En España, la andadura democrática, impregnada como todos estos regímenes, de algo del legado de Montesquiu comenzó en 1978. Una constitución que resumía el progreso y la pluralidad de la sociedad española en sus líneas y acababa con todo atisbo de despotismo. Encauzaba la difícil tarea de tranquilizar los ánimos soliviantados por el cambio de régimen. Por supuesto, la constitución avala la división de los poderes y contempla, curiosamente, en el artículo 122, su elección mediante el Consejo General del Poder Judicial (CGPJ). Un organo base de la confianza institucional de toda la argamasa de instituciones públicas del país. Es como en un análisis de sangre, un indicador de enfermedad si algo se detecta anómalo en él como de salud y paz si no se descubre anomalía alguna.

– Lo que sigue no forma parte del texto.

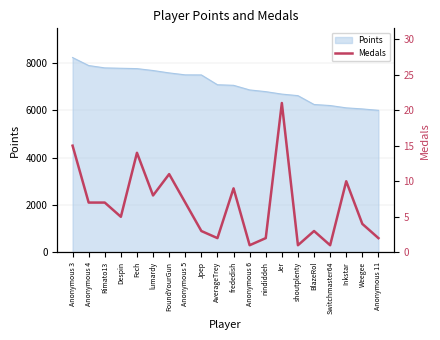

Does the chart display data point markers on the line(s)?

No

Pero no tardó mucho esto en empezar dar signos que las enseñanzas del barón Montesquieu no iban muy en serio, o el alumno, a lo mejor era un tanto despistado. La última hipótesis, sin embargo, la desmintió Alfonso Guerra con Felipe González al clamar «Montesquieu ha muerto» cuando reunieron la mayoría absoluta los socialistas. Don Alberto Ruiz Gallardón, en el presente año y en poder del ministerio de justicia, ha abierto la reforma última de la desventura de la separación de los poderes. El análisis de sangre de la justicia ya indicaba señales de alarma por la intromisión del virus político en sus entrañas, no obstantes, parecía acampar en una pacífica presencia y no en una desbocada proliferación. Gallardón se ha encargado de inyectar el estímulo para la replicación del virus político en la justicia. Y los virus, incapaces como ustedes saben de reproducirse a sí mismos como una bacteria, parasitan y desplazar el código genético de sus anfitrionas acabando con estas. Se ha mordido el criterio de la independencia con tal brío en la yugular que acaece en un coma terminal.

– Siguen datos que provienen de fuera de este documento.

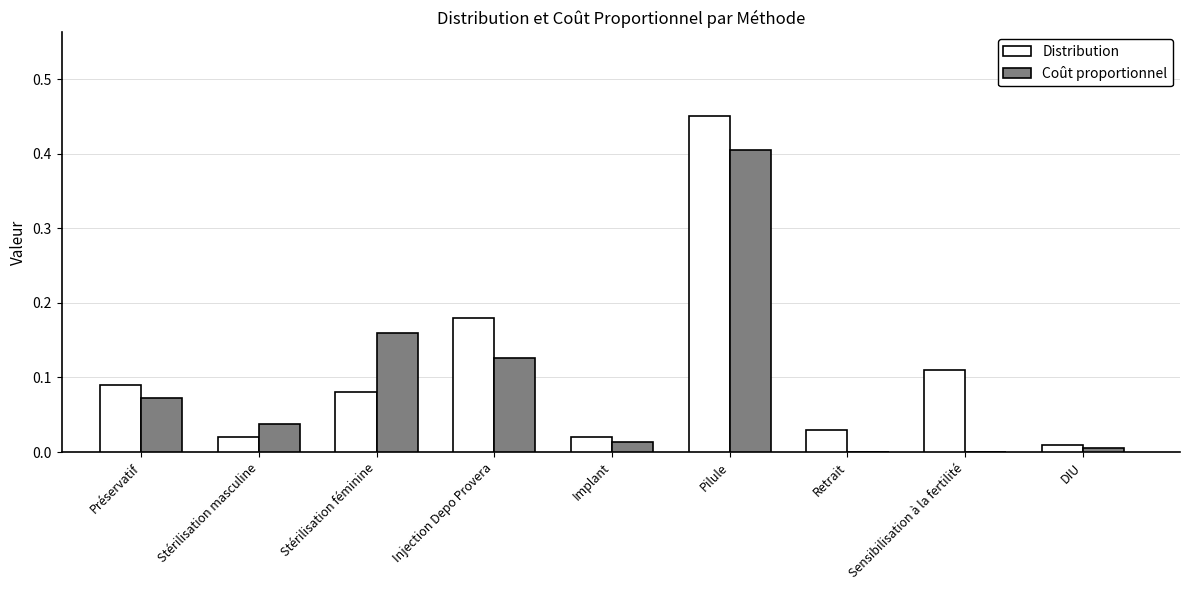

What is the sum of all Distribution values?

1.0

Ya advirtieron don Luis del Pino, José García Domínguez o Joan J. Queralt sobre la pesadumbre de este vaivén de la historia. Y es que, la enfermedad política ha contagiado al sistema judicial, quizás, por el estrecho contacto y confraternización (ya saben eso de «no confraternices con los presioneros» como advertencia clara a los jueces y magistrados en este caso). Pues se ha hecho, los prisioneros, aquellos enfermos, han politizado a los guardianes de la prisión. Citando a Luis del Pino: si la Justicia no es ubicua, si no puede extender su largo brazo a todos los aspectos de la sociedad, entonces simplemente deja de existir el estado de derecho. El político se ha convertido en el agente Smith que se replicaba infinitamente como virus de matrix, pero en la realidad de este país. El político se ha convertido en un ser estereotipo de personaje público. El político ha transpasado la barrera que anhelaba defender la Constitución y funda la democracia en sus principios hacia la ubicuidad. El político es aquel persuasor de las masas, pero también es, hoy, el que las juzga y moraliza. El político es la desinencia de este Estado laico y aconfesional, en crisis de fe, sustituye un dios por el político y chantajea al pueblo a creer a ese dios; a imagen a semejanza del político: el Estado español. Y Montesquieu se ha llevado la más dolorosa de las censuras siglos después de su muerte.